Takumi Fujiwara est un héros paradoxal. Pilote automobile surdoué, il ne ressent pourtant aucune envie de participer aux courses semi-clandestines qui passionnent ses amis. Sa maîtrise du dérapage sur routes de haute montagne reste d’ailleurs longtemps ignorée. Depuis l’adolescence, et donc bien avant d’avoir atteint l’âge pour s’installer en toute légalité derrière un volant, le jeune homme s’est appliqué à perfectionner ses techniques en livrant le tofu vendu par son père, lui même ex-star de la vitesse. Mais, pour Takumi, tout ça n’est qu’un travail comme un autre.
Ainsi se met en place une ligne narrative inhabituelle. Dans les récits sportifs classiques, un personnage s’efforce d’acquérir les compétences qui lui permettront de satisfaire son désir de victoires. Takumi, lui, possède d’emblée tout le talent nécessaire, au point que son succès relève presque de l’évidence. Ce que le manga de Shuichi Shigeno et la série qui en est tirée s’attachent alors à raconter, c’est la manière dont, peu à peu, le lycéen prend goût à la compétition automobile. Pour, non content de savoir conduire en virtuose, apprendre finalement à aimer ça.

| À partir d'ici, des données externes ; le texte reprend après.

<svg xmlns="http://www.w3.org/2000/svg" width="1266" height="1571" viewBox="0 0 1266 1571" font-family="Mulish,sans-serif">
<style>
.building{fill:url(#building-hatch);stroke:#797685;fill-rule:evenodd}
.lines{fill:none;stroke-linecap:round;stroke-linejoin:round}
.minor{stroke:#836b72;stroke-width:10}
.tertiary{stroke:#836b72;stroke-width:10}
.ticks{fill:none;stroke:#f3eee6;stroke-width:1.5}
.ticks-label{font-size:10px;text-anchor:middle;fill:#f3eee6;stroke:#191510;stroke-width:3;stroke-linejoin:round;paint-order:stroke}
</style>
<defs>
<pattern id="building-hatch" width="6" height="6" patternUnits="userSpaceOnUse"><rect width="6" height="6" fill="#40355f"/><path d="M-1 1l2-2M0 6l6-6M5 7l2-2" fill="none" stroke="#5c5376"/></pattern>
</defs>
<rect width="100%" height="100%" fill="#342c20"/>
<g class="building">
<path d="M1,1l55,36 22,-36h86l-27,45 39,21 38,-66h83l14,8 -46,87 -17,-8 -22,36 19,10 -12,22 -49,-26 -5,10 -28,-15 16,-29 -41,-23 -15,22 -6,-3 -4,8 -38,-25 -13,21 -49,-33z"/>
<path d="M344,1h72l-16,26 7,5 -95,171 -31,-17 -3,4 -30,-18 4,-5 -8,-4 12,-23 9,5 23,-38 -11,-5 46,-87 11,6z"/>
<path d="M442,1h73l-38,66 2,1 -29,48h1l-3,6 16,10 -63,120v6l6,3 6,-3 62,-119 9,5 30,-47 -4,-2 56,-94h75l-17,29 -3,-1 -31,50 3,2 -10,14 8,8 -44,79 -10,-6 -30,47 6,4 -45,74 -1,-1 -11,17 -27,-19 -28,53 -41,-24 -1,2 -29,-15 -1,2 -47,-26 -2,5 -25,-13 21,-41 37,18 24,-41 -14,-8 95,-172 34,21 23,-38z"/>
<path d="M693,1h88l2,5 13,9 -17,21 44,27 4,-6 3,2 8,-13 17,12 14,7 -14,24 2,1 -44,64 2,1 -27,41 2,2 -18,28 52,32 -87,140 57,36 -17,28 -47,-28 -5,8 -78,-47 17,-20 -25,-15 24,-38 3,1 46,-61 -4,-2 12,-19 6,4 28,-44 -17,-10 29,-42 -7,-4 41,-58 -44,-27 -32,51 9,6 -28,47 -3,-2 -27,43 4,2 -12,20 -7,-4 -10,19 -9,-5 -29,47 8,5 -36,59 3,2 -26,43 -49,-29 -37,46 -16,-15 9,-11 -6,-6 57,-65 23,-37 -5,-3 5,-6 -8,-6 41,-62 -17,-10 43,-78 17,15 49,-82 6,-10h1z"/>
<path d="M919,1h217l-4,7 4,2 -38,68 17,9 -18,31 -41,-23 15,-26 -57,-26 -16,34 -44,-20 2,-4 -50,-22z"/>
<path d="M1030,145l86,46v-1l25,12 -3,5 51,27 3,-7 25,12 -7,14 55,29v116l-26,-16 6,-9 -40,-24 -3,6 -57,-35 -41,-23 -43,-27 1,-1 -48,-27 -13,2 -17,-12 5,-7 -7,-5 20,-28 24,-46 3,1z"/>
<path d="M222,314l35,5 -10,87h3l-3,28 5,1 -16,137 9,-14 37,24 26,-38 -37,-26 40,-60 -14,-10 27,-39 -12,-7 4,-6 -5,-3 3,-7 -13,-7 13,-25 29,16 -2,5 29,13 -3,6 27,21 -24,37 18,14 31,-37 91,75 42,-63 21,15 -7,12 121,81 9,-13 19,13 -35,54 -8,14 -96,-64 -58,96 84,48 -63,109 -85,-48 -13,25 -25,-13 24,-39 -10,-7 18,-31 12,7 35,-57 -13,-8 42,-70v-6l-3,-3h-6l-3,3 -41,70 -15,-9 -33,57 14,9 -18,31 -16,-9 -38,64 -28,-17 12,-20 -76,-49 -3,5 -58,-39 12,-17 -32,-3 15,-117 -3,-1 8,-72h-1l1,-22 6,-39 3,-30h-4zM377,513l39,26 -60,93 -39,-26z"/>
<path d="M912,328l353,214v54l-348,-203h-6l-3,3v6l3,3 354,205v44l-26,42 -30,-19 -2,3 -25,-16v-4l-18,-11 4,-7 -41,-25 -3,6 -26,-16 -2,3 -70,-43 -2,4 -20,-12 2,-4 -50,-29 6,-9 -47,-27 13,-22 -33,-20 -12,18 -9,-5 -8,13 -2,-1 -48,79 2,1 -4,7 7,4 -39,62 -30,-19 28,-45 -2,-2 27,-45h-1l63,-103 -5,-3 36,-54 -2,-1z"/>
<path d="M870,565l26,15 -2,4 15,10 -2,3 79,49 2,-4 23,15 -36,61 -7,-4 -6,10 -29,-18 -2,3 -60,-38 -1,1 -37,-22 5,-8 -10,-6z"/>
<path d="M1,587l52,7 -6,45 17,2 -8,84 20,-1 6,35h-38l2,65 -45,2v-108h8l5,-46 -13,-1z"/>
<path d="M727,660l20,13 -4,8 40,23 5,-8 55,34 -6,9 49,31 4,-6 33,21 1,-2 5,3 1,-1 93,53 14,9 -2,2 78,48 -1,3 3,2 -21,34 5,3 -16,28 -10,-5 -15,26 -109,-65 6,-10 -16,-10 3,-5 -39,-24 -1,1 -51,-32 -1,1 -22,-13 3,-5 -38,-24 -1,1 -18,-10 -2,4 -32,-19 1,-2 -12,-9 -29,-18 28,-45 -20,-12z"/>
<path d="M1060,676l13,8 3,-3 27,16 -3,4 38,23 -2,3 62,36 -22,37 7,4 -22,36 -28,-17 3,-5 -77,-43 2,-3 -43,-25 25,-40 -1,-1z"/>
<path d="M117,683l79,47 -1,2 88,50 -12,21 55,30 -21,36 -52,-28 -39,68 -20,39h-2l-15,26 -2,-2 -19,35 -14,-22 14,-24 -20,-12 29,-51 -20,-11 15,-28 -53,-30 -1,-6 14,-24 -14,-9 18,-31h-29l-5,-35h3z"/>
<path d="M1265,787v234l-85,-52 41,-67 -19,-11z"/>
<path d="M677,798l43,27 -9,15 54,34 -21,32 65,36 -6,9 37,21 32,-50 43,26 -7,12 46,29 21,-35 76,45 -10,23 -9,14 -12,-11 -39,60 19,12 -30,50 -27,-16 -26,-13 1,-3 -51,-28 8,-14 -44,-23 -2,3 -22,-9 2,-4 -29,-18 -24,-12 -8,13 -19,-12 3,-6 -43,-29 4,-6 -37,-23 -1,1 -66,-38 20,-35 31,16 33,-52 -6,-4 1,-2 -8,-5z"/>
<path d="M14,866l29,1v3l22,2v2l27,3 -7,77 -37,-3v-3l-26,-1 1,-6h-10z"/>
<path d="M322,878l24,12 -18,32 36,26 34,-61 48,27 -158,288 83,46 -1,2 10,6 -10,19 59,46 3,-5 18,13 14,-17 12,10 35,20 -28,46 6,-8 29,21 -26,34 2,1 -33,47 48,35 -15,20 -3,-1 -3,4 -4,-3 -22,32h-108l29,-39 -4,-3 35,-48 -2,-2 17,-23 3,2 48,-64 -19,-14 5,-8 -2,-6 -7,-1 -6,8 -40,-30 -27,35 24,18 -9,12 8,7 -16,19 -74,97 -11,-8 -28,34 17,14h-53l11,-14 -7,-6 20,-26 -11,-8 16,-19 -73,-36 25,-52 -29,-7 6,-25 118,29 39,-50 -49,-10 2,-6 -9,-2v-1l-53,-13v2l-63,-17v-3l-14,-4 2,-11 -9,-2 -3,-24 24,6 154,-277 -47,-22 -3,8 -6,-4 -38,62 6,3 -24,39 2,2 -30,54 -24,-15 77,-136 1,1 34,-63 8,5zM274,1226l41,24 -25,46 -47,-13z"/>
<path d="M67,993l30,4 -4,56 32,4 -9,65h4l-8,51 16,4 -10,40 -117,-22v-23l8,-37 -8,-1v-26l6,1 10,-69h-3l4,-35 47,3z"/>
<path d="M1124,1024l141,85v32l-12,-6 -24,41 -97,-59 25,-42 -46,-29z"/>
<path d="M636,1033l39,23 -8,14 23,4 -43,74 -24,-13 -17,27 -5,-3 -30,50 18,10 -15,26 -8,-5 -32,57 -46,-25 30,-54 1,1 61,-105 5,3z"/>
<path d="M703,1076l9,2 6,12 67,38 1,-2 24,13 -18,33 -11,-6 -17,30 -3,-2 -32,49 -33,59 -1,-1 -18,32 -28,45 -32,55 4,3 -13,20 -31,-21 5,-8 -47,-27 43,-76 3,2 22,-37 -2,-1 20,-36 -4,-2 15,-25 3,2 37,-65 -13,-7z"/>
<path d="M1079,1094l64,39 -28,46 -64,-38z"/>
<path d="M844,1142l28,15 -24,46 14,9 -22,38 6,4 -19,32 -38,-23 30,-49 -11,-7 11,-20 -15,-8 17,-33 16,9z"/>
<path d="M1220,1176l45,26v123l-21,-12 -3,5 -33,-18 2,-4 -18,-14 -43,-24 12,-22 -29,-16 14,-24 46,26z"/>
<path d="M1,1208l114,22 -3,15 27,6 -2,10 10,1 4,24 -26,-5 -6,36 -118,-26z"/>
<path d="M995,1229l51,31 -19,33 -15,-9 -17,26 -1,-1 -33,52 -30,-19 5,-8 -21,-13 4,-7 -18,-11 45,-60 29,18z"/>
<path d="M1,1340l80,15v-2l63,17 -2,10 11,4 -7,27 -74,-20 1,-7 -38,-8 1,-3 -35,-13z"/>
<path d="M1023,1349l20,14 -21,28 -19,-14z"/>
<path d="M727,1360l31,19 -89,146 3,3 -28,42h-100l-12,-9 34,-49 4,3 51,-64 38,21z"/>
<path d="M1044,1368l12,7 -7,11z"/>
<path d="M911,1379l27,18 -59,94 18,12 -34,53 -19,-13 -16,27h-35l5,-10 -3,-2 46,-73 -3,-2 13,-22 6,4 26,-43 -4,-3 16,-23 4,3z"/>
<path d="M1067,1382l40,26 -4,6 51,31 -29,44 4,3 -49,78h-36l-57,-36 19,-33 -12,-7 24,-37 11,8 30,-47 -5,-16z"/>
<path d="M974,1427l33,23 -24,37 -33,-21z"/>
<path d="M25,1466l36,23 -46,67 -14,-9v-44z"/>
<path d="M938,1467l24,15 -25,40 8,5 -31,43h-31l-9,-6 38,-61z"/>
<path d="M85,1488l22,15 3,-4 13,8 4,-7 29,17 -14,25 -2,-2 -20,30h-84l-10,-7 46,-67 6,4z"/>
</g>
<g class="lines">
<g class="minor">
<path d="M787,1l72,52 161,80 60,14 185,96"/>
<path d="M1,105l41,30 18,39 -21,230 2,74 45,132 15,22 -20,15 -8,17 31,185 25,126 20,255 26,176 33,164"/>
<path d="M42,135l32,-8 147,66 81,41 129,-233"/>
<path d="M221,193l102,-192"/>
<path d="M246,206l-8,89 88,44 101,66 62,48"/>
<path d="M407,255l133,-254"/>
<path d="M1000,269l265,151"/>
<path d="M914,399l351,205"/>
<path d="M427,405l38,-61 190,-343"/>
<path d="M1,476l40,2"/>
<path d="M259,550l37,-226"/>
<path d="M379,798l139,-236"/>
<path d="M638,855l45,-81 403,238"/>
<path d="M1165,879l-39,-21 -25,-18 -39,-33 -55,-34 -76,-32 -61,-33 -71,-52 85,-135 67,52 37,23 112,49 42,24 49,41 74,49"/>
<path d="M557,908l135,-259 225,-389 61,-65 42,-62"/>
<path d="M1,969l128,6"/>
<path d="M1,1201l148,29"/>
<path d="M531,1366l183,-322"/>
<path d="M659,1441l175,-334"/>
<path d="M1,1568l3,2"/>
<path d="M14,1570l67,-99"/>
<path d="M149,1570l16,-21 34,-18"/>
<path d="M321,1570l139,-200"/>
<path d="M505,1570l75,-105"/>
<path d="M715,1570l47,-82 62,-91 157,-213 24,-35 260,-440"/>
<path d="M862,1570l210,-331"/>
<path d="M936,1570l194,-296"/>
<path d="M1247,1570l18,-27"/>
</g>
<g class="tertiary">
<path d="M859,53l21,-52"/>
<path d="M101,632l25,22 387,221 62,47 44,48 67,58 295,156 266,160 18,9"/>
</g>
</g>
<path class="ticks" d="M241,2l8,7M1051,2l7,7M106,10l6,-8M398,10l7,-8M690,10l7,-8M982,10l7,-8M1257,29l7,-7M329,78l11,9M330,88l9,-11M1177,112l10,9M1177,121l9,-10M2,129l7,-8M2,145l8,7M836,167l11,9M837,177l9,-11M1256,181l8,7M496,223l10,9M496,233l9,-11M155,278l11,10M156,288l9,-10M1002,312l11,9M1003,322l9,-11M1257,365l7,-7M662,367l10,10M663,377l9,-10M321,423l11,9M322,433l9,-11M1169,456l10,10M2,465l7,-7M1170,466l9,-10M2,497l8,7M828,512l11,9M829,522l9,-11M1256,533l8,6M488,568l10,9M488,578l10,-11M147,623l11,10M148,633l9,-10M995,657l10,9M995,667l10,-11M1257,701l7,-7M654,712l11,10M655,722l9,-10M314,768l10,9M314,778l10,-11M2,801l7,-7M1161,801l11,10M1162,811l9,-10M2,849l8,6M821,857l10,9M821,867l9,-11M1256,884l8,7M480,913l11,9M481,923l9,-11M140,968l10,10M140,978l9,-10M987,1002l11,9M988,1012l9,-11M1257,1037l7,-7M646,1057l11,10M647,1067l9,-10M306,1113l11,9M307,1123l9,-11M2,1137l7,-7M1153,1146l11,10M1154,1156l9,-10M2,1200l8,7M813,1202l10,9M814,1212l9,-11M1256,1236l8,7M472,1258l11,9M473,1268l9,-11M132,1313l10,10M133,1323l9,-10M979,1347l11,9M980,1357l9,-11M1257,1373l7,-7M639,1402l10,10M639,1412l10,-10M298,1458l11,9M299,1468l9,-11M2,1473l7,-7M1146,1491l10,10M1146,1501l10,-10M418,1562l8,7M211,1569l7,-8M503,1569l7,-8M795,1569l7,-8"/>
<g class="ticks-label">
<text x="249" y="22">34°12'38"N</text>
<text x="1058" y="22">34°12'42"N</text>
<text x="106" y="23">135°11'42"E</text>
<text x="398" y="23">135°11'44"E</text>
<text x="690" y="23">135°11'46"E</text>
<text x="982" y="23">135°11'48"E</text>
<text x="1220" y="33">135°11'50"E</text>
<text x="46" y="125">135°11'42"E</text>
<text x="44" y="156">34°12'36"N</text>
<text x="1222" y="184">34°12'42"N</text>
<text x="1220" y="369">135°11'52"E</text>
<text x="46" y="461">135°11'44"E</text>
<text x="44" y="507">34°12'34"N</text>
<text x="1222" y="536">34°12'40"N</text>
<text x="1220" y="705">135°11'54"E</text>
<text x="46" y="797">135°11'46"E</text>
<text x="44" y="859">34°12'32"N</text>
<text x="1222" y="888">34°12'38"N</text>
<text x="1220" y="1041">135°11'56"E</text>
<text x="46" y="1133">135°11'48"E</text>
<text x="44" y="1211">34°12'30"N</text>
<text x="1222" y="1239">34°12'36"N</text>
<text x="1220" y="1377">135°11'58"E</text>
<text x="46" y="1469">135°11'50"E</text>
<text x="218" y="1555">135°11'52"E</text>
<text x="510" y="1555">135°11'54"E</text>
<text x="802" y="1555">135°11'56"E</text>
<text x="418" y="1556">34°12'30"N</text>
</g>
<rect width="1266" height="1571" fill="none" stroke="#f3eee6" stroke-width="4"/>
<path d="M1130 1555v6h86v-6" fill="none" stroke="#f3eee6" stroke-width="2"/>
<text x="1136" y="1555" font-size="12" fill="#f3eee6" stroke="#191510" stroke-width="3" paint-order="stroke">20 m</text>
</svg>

Célébration exubérante de la culture japonaise des courses de rues, Initial D se double ainsi d’un parcours initiatique un rien fleur bleue qui fait battre le cœur de la fiction au-delà des seuls affrontements entre bolides. Dans la série à l’animation par ailleurs traditionnelle, ces derniers prennent la forme de séquences réalisées par ordinateur qui appellent inévitablement la comparaison avec le jeu vidéo – depuis 2001, Initial D est également une saga très populaire dans les salles d’arcade. Mais ce basculement de l’image 2D à la 3D pourrait bien révéler aussi l’ambition qui porte la série : flirter justement, via les courses de voitures, avec une autre dimension. Celle du fantasme, lieu d’une existence à la simplicité absolue, enfin libérée de toutes contraintes morales et physiques.